Schwimmende mit Poly-Leader ist vielfältiger.

Petri Heil

Lajos


----------



## dreampike (15. Mai 2017)

*AW: Einstieg ins fliegenfischen auf Barsch und Hecht mit sehr altem Gerät.*

Hallo Tobias, 

das mit dem verjüngten Vorfach brauchst Du nur, wenn Du mit der Trockenfliege fischen möchtest. Beim Streamerfischen auf Hecht oder andere Räuber reicht ein Monofil-Vorfach in Stärke 0,40-0,50mm. Bei Hecht immer mit Stahlvorfach. Am besten 2,00 m Mono in 0,45mm mit der Fliegenschnur verschlaufen (beim Kauf drauf achten: Welded Loops oder den Händler bitten, die Schlaufen reinzuschweissen), ein Pitzenbauer-Ringerl in 12 kg Tragkraft dran und daran das Stahlvorfach anknoten.
Ich glaube dass es recht schwierig ist, gezielt auf _kleinere_ Hechte zu fischen, du musst immer mit großen Hechten rechnen. Die gehen teilweise auch auf kleinere Streamer.
Wenn Dir ein Hecht auf die Fliege geht, nicht über die Rute anschlagen, sondern über die Schnur, google mal "Strip Strike".
Viel Spaß dabei!
Wolfgang aus Ismaning


----------



## Thomas9904 (15. Mai 2017)

*AW: Einstieg ins fliegenfischen auf Barsch und Hecht mit sehr altem Gerät.*

und - auch wenn wiederholt:
Ich würde Dir definitiv zu Anfang zur Schwimmschnur raten...


----------



## dreampike (15. Mai 2017)

*AW: Einstieg ins fliegenfischen auf Barsch und Hecht mit sehr altem Gerät.*

Auch wenn hier die meisten zu einer Schwimmschnur raten: ich würde Dir zum Beginn eine Intermediate-Schnur mit einer leichten Sinkrate (S1) empfehlen.

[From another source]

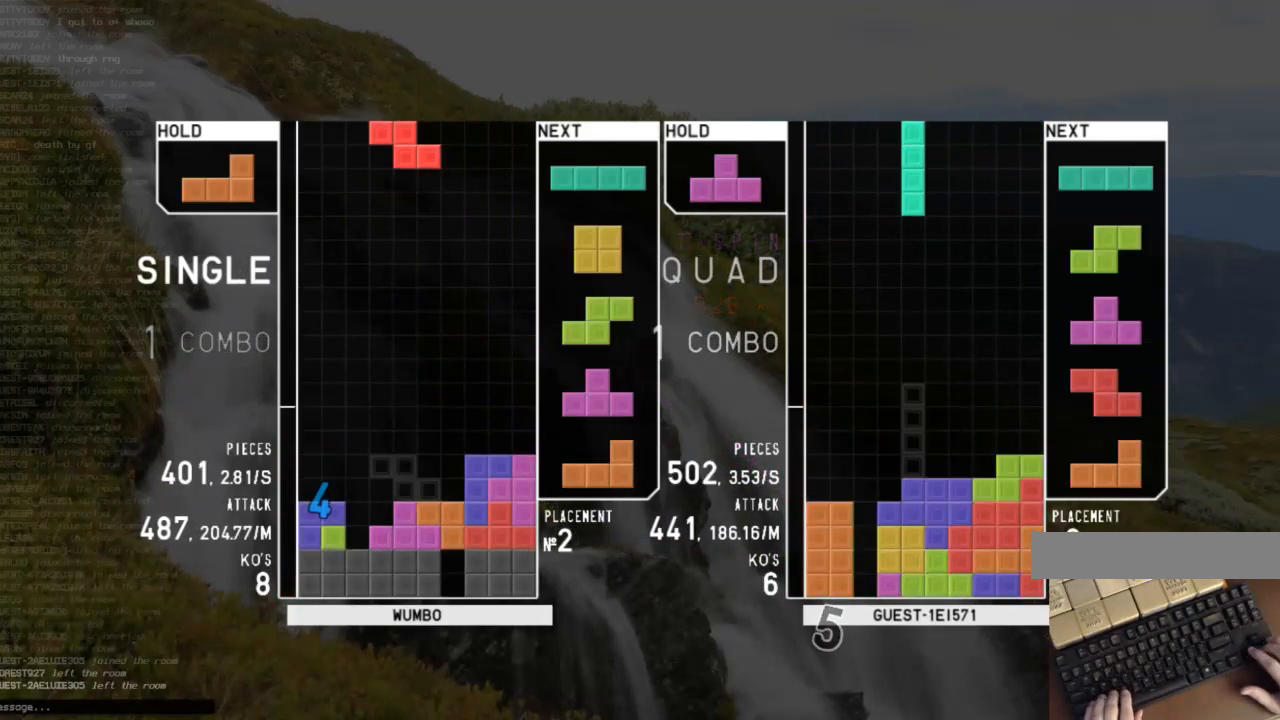
{"keys": [], "events": [[33, "left", "down"], [33, "z", "down"], [100, "down", "down"], [133, "left", "up"], [133, "z", "up"], [200, "down", "up"], [267, "c", "down"], [333, "left", "down"], [367, "x", "down"], [433, "c", "up"], [500, "left", "up"], [500, "x", "up"]]}
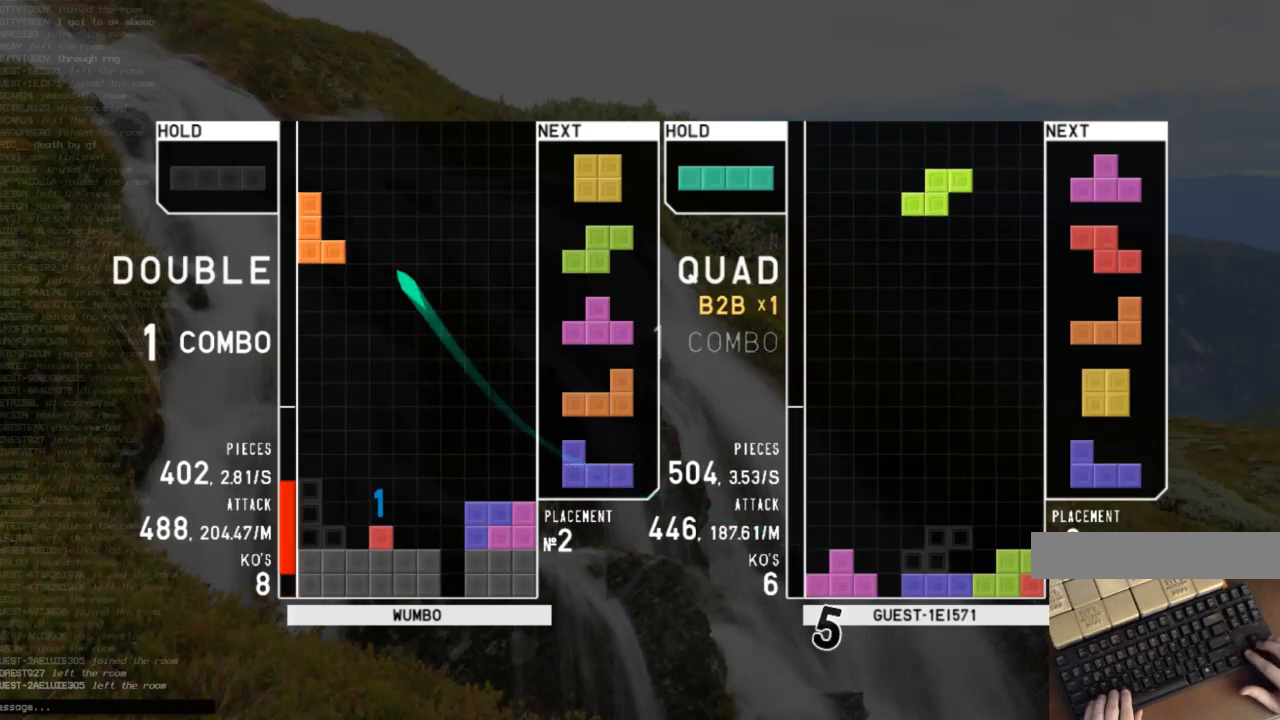
{"keys": ["down", "x"], "events": [[67, "down", "down"], [100, "down", "up"], [200, "down", "down"], [233, "down", "up"], [233, "left", "down"], [433, "left", "up"], [433, "x", "down"], [500, "down", "down"]]}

Eine solche Leine ist am universellsten einsetzbar: Man kann damit bis zu 3m Tiefe gut fischen, kommt mit ihr aber auch im Flachwasser  zurecht. Ich selber fische nur noch selten mit Schwimmschnur, außer in ausgesprochenen Flachwassergebieten wie den Rügener Bodden.

Wolfgang aus Ismaning


----------



## Thomas9904 (15. Mai 2017)

*AW: Einstieg ins fliegenfischen auf Barsch und Hecht mit sehr altem Gerät.*

Da braucht er keine und zum anfangen und lernen find ichs leichter (er wird eh welche kaufen in allen Sinkraten später, wenn er dabei bleibt):


> Wir haben einen ca. 8 Meter breiten Fluss und ein Stück Kanal.


----------



## Lajos1 (16. Mai 2017)

*AW: Einstieg ins fliegenfischen auf Barsch und Hecht mit sehr altem Gerät.*

Hallo Tobias92,

zur Schnur nochmal; die Ruten von damals haben keine Angabe zur Schnurstärke, meine Shakespeare Wonderrod nicht und auch nicht meine erste Fliegenrute von 1961 von der DAM.
Ich habe beide vor etliche Jahren nach der Methode von Reim/Matschewsky vermessen, es sind beides astreiner 6er.
Ich nehme daher an, dass Deine auch eine 6er ist. Berücksichtige dies beim Kauf der Schnur - oder, wenn Du kannst, messe die Rute selbst nach, ist gar nicht so schwer (google unter Reim/Matschewsky).

Petri Heil

Lajos


----------



## Thomas E. (16. Mai 2017)

*AW: Einstieg ins fliegenfischen auf Barsch und Hecht mit sehr altem Gerät.*



dreampike schrieb:


> das mit dem verjüngten Vorfach brauchst Du nur, wenn Du mit der Trockenfliege fischen möchtest.



Moin,

ein verjüngtes Vorfach braucht man in vielen Bereichen der Fliegenfischerei, wenn es sich auch vernünfig strecken soll !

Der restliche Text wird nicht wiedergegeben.